I am reading a famous textbook (4th Edition) by Kolmogorov and Fomin (translated from Russian to Japanese).
There is the following exercise in this book:
Let M be an infinite set.
Let $A$ be a finite or countable set.
Prove that $M\sim M\cup A.$
My solution is the following.
Is my solution correct?
Is my solution a standard solution for this exercise?
I want to know a standard solution for this exercise and I want to improve my solution.
Thank you!
(1) In the case $A$ is a finite set.
Since $M$ is an infinite set, $M$ contains a countable set $B$.
Obviously, $B\sim B\cup A$.
So, $M=(M\setminus B)\cup B\sim (M\setminus B)\cup (B\cup A)=M\cup A.$
(2) In the case $A$ is a countable set.
If $A\setminus M$ is a finite set, then $M\sim M\cup (A\setminus M)=M\cup A$ by (1).

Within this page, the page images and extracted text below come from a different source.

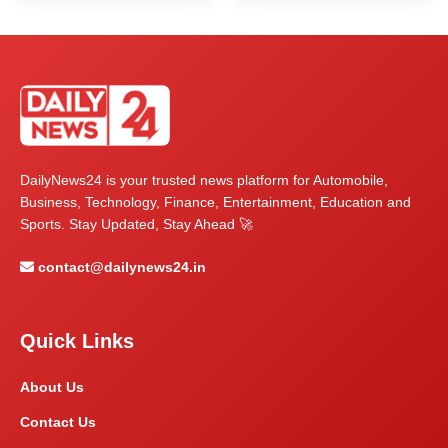
DailyNews24 is your trusted news platform for Automobile,
Business, Technology, Finance, Entertainment, Education and
Sports. Stay Updated, Stay Ahead 🚀
contact@dailynews24.in
Quick Links
About Us
Contact Us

We consider the case $A\setminus M$ is a countable set.
Since $M$ is an infinite set, $M$ contains a countable set $B = \{b_1,b_2,b_3,\dots,b_n,\dots\}$.

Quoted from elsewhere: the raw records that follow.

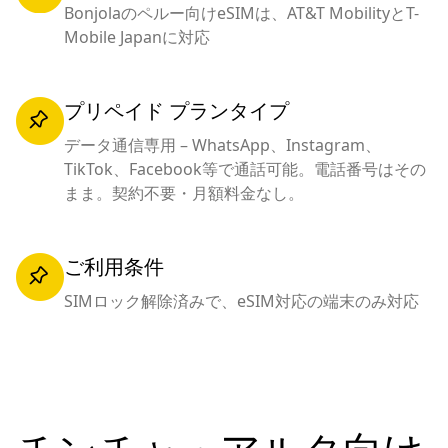
Bonjolaのペルー向けeSIMは、AT&T MobilityとT-
Mobile Japanに対応
プリペイド プランタイプ
データ通信専用 – WhatsApp、Instagram、
TikTok、Facebook等で通話可能。電話番号はその
まま。契約不要・月額料金なし。
ご利用条件
SIMロック解除済みで、eSIM対応の端末のみ対応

Let $B_1:=\{b_1,b_3,b_5,\dots\}$.
Let $B_2:=\{b_2,b_4,b_6,\dots\}$.
Then, $B=B_1\cup B_2$ and $B_1$ and $B_2$ are countable sets.

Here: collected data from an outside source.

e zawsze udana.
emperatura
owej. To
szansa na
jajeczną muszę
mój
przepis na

So, $B\sim B_1$ and $B_2\sim A\setminus M$.
So, $M\setminus B_2=B_1\cup (M\setminus B)\sim B\cup (M\setminus B)=M$.
So, $M=(M\setminus B_2)\cup B_2\sim M\cup (A\setminus M)=M\cup A.$
Best Answer
I think your proof is correct. But it can be simplified.
In case (2), given that $B$ and $A$ are both countable, $B\sim B\cup A$. So $M=B\cup (M\setminus B)\sim (B\cup A)\cup(M\setminus B)=M\cup A$.